Working as a local television station intern, senior journalism student Alexis Horton heard about sex trafficking and runaways, but hadn’t humanized it.
“Taking this class opened my eyes that there is a lot more to their stories,” Horton, 22, said. “I want to know how to report this better, especially (about) kids.”
Freshman Gabriela Santos, 19, a mass communications major from Puerto Rico, said her understanding of human trafficking is much broader due to the course.
“Speakers are giving me a perspective that not every case of trafficking is the same,” Santos said.
That’s part of what Lawson hopes to achieve with the course developed over a year ago. Lawson, a Loyola graduate, is the Marion M. and John S. Stokes Jr. Visiting Professor in Race and Culture in the Media School of Communication and Design. He has arranged anti-trafficking speakers from police task forces in Houston and Miami and from the Houston Mayor’s Office of Anti-Trafficking.
Texas and Mississippi are among the top states for human trafficking, Lawson discovered, and Louisiana created the Governor’s Office of Human Trafficking Prevention a year ago.

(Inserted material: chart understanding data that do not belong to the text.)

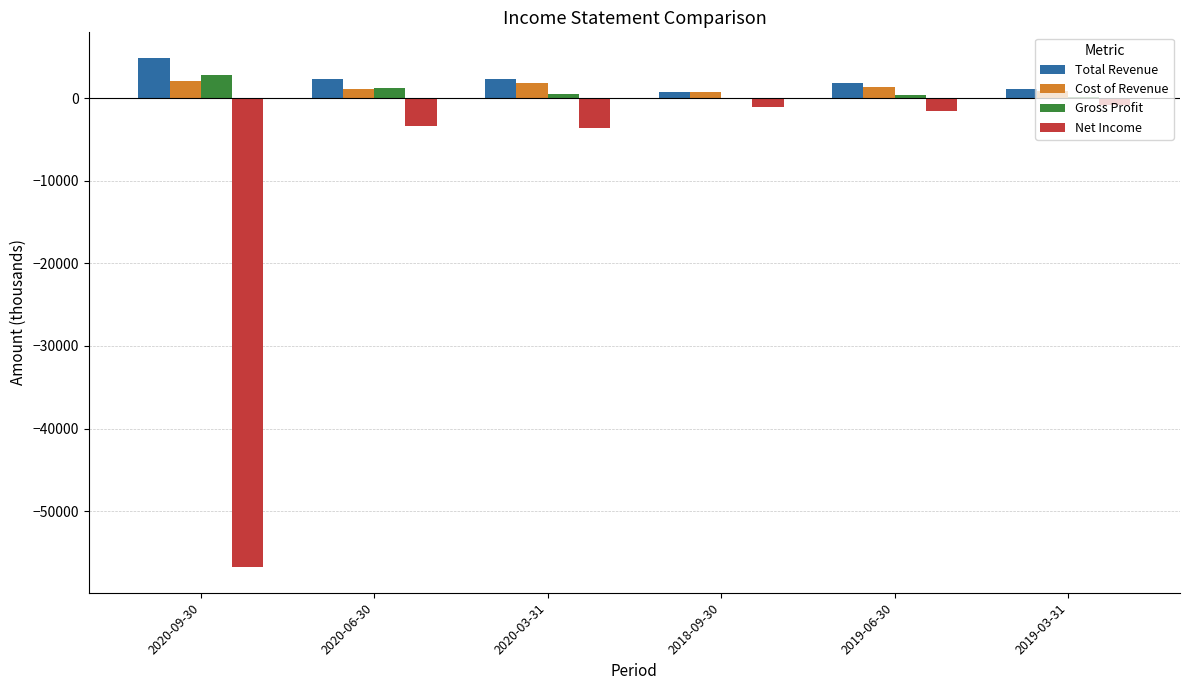

Which series changed the most between 2020-09-30 and 2019-06-30?

Net Income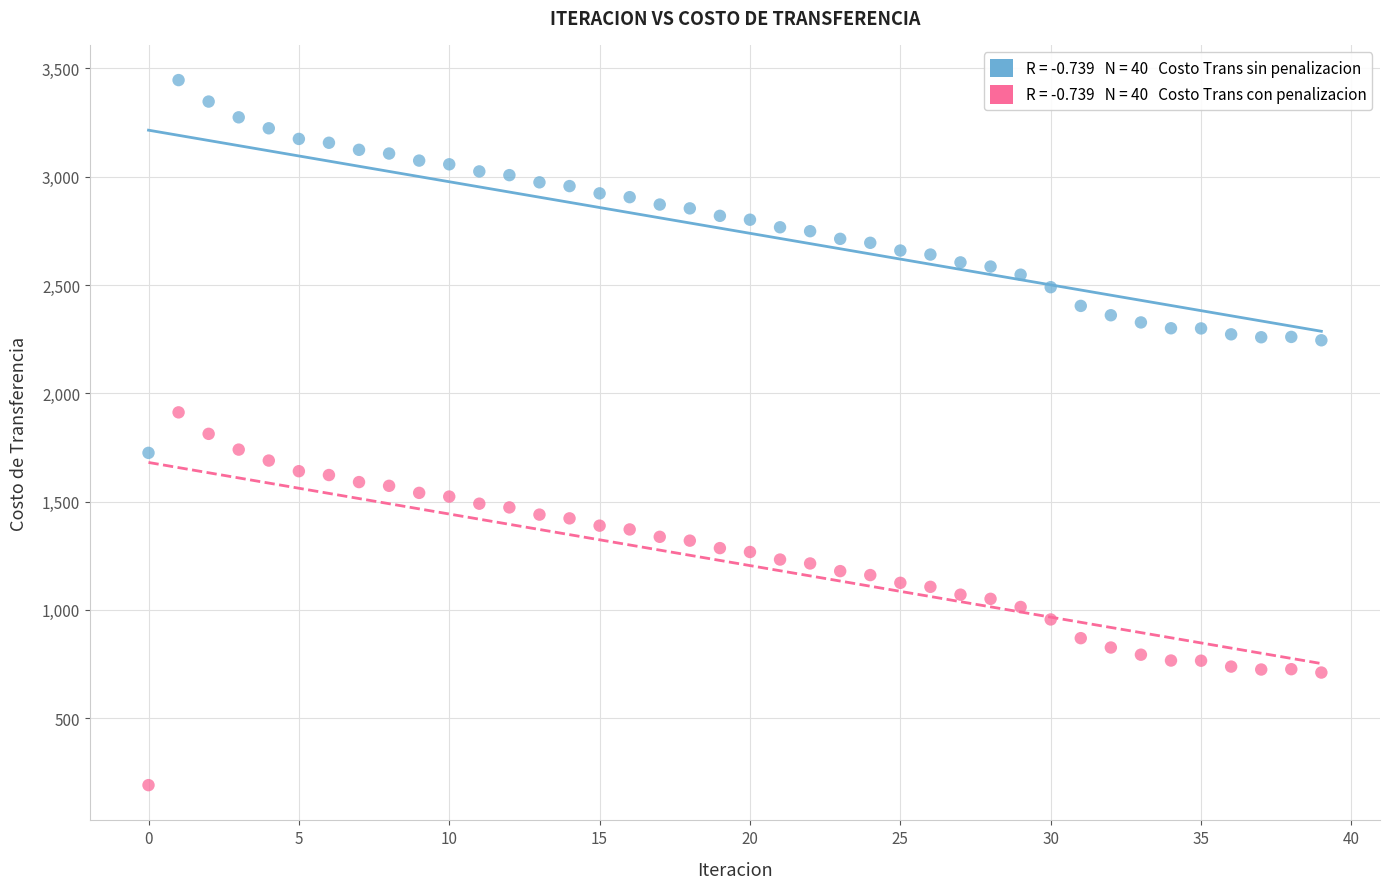

How many points are shown in the scatter plot?

80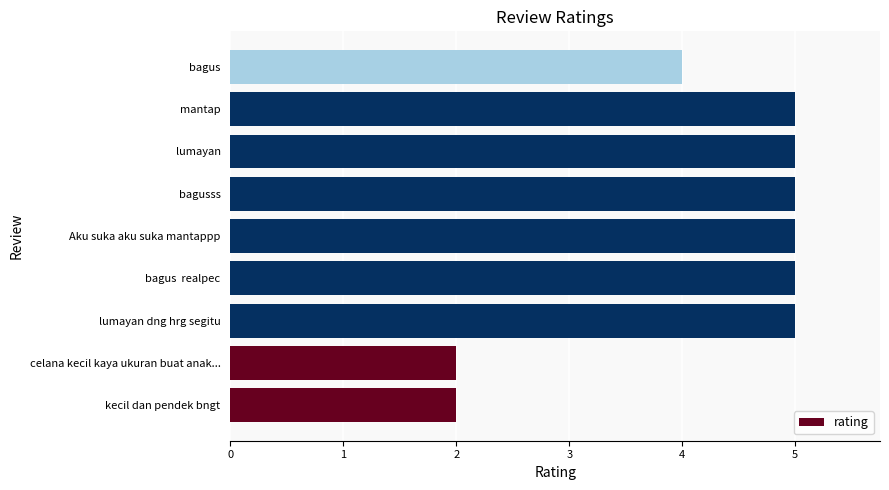

Is it true that the value at bagus  realpec is 5?

True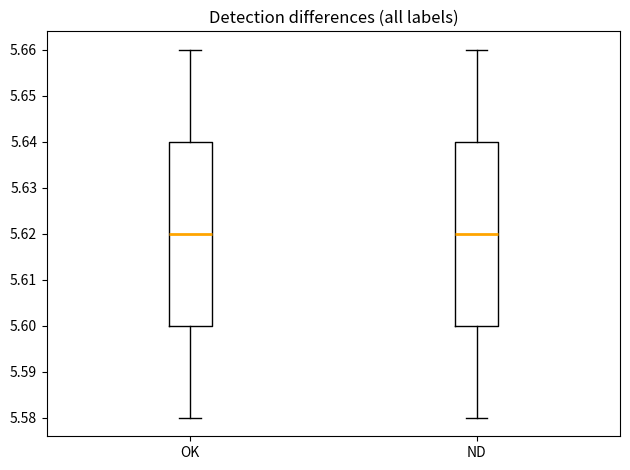

Where is the lower edge of the box for OK on the y-axis? The values are not printed on the chart, so give them approximately, as read against the axis.

5.60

Lawson earned a master’s in international media producing from New York University’s Tisch School of the Arts and has been an adjunct professor at ESRA International Film Schools. Lawson returned to New Orleans in 2021 after living in New York working for network morning shows during COVID. A Loyola classmate mentioned the Loyola opening just as Lawson was considering a career move.

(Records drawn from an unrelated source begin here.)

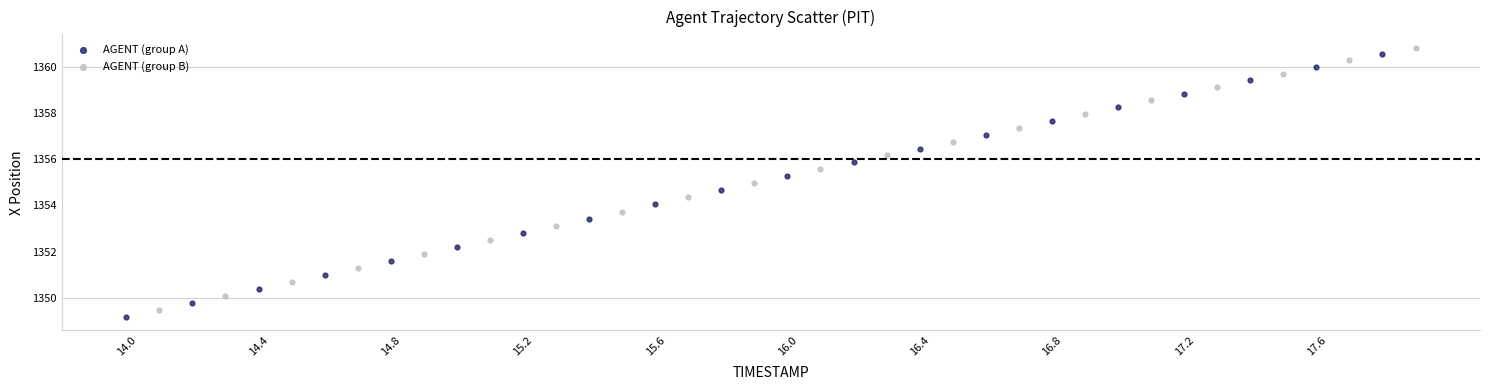

Which series reaches the minimum Y coordinate?

AGENT (group A)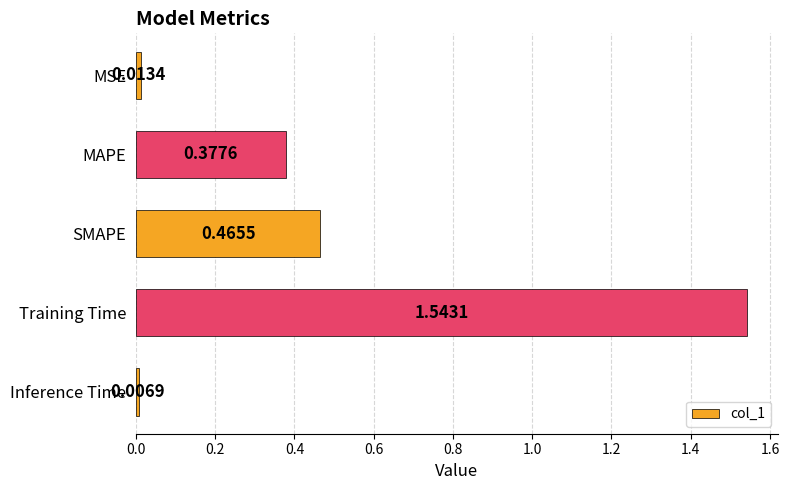

Which has a higher value, Inference Time or MAPE?

MAPE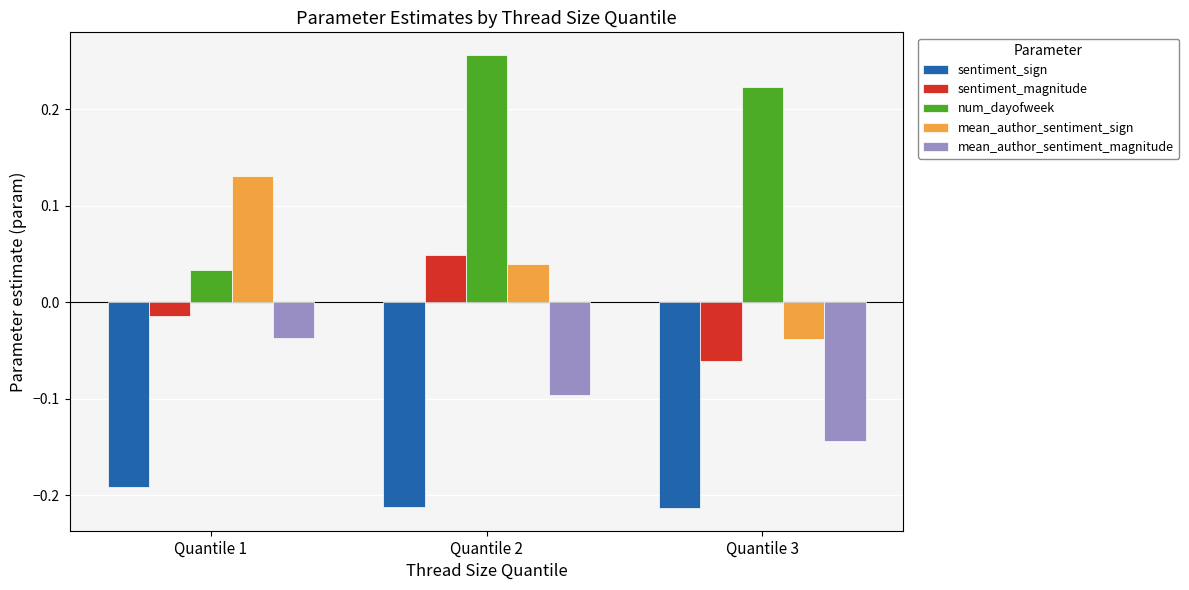

What is the spread (max minus min) of values at Quantile 3?

0.4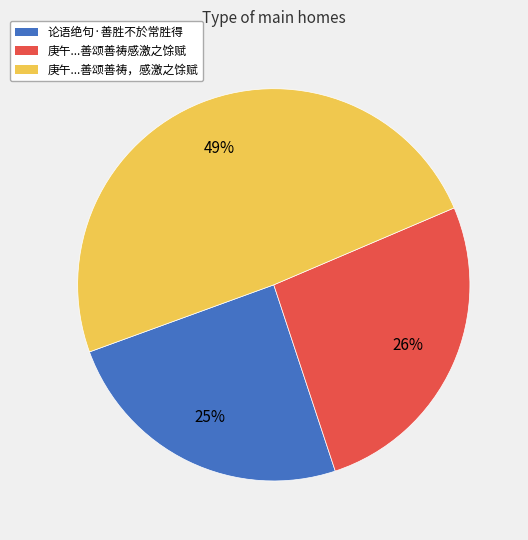

To the nearest percent, what is the average slice percentage?

33%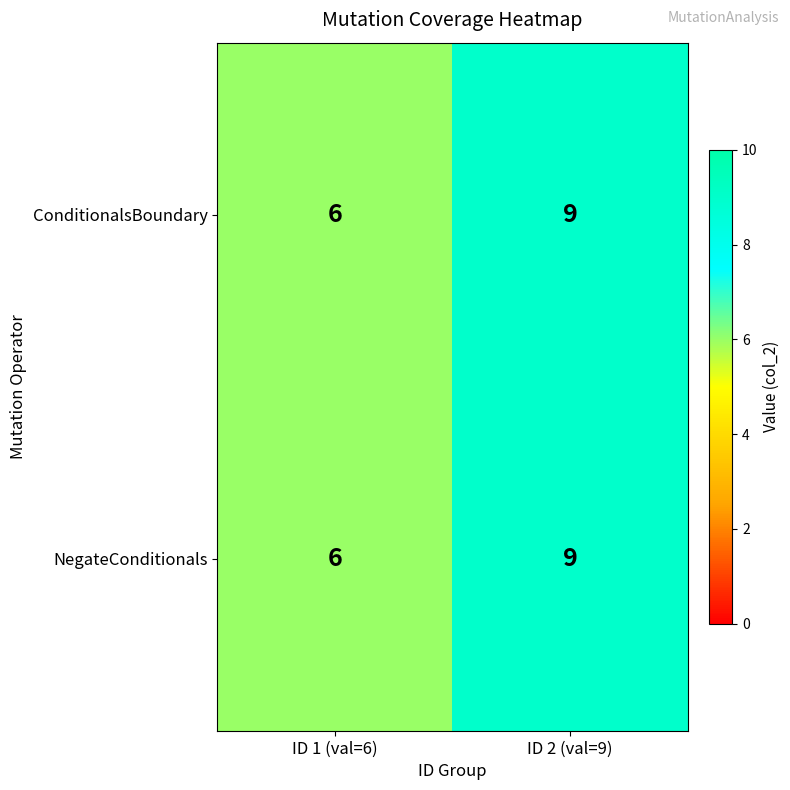

What is the total value across all series at ID 2 (val=9)?

18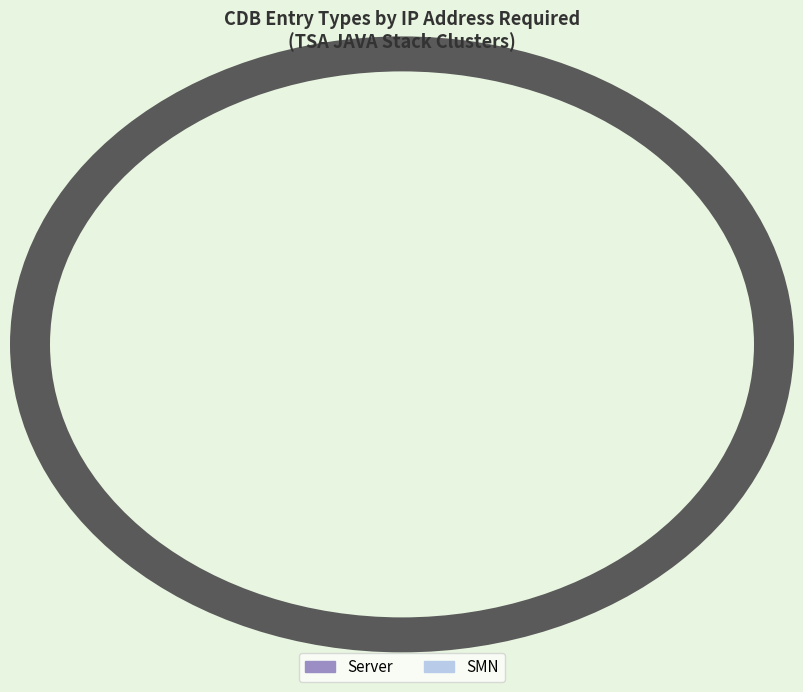

How much of the chart is everything except SMN?

56.0%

Now teaching advanced reporting and this human trafficking elective, Lawson said he can offer students substance and real-world relatability.
“Through this project, students will raise awareness about the slavery suffered by vulnerable people around the world – and open eyes to the possibilities that the creative use of technology can bring,” Lawson said. “This class is about making media that matters.”
Loyola students, who partner with students from the Universidad Austral in Argentina, are assigned different countries, write papers, create videos and ultimately unveil an interactive map “that details the travels of people who are trafficked (across the Americas), addresses international rights and protocols in each country and hopefully spurs change to eventually better protect those who are trafficked.”
“I want students to understand how all this relates,” Lawson said. “There’s no one way someone can be trafficked. People think that trafficking is just sex trafficking, and it’s not. I showed them you could go to one of these cantinas where we go on Taco Tuesday, and the workers there might be trafficked.”
He considers trafficked people a forgotten population and hopes this course brings the issue to the forefront.
“I feel like this class has a bigger purpose,” Lawson said. “When we finish, I want this class to be seen nationally, if not internationally. I will push to make sure that will happen, even if I have to use my resources on ‘Good Morning America’ and the ‘Today’ show.”